Он проводил нас до двери в кабинет, холодный, как родной край его низкопробных пингвинчиков.
– Ну вот, – заметил я госпоже Жакье, очутившись на улице Пастурель. – Надеюсь, вы удостоверились.
– Да, – ответила она, – Ах! Что за девушка! Что за девушка!
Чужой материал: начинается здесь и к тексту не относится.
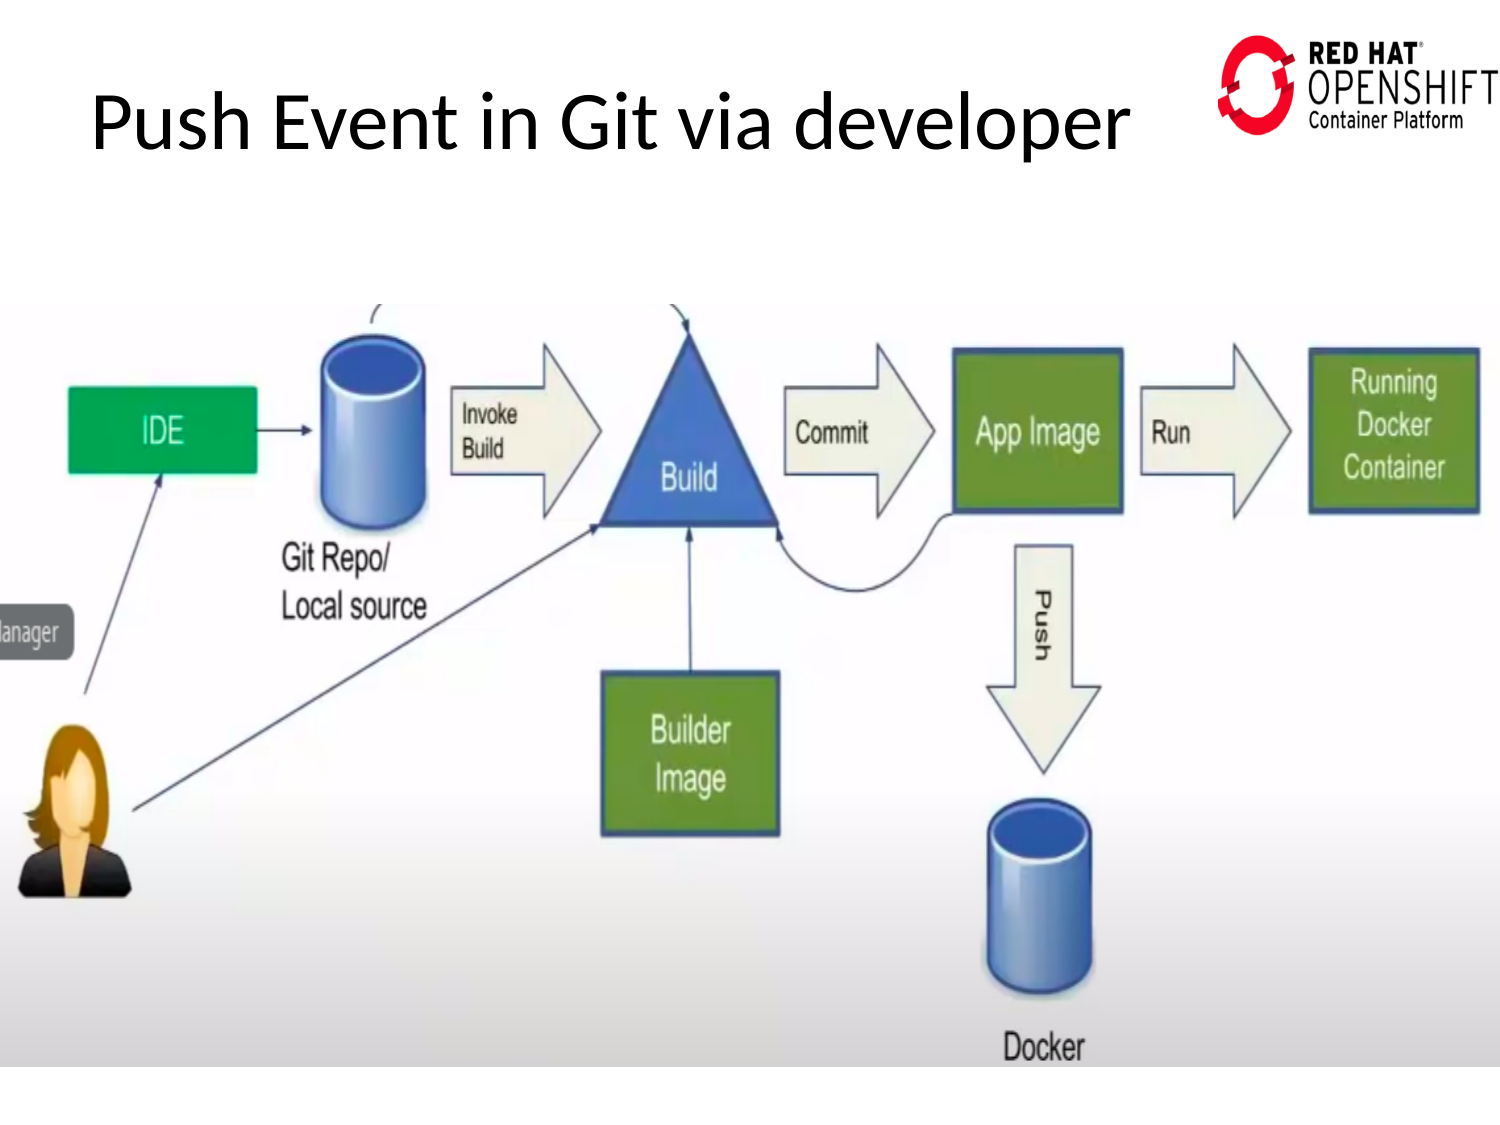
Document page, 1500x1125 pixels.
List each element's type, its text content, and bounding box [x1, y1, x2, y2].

picture [0, 304, 1500, 1067]
title Push Event in Git via developer [75, 45, 1425, 233]
picture [1218, 0, 1500, 143]
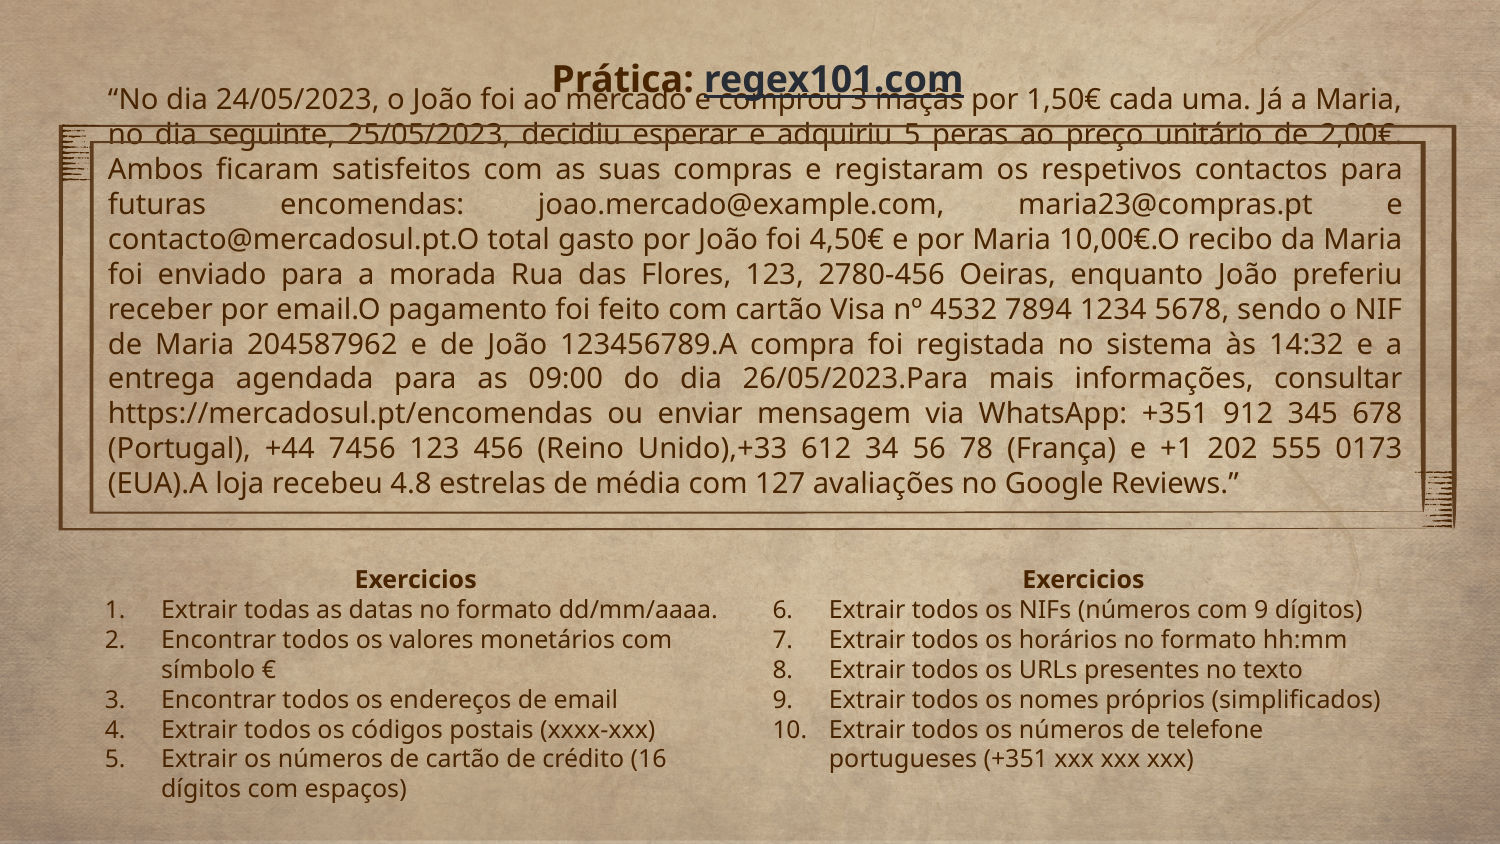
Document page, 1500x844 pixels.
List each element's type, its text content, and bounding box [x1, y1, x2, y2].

text_box Exercicios Extrair todos os NIFs (números com 9 dígitos) Extrair todos os horários no formato hh:mm Extrair todos os URLs presentes no texto Extrair todos os nomes próprios (simplificados) Extrair todos os números de telefone portugueses (+351 xxx xxx xxx) [757, 548, 1411, 805]
text_box Exercicios Extrair todas as datas no formato dd/mm/aaaa. Encontrar todos os valores monetários com símbolo € Encontrar todos os endereços de email Extrair todos os códigos postais (xxxx-xxx) Extrair os números de cartão de crédito (16 dígitos com espaços) [89, 548, 743, 816]
title Prática: regex101.com [491, 39, 1025, 122]
picture [0, 0, 1500, 844]
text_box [58, 124, 1457, 531]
– Я должен ее повидать. И умоляю, не повторяйте мне, что это будет крайне неприятно.
* * *
Итак, отныне к чертям респектабельность? Одетт приняла меня в спальне, лежа в кровати, и в отсутствие матушки, отправившейся нюхать соли. Она в этом весьма нуждалась. Слегка помятое лицо – усталость придавала ему патетическую красоту – покоилось на подушке, окруженное беспорядочной волной золотых волос. Обведенные темными кругами глаза лихорадочно блестели. Нос заострился. На ней была прозрачная ночная рубашка, не скрывавшая грациозной округлости очень красивой груди. Она, обычно такая скромница (за исключением того случая, когда позволила будущему мужу застичь себя в неподходящем положении), не сделала ни малейшего жеста, чтобы скрыть от моих глаз такое приятное зрелище.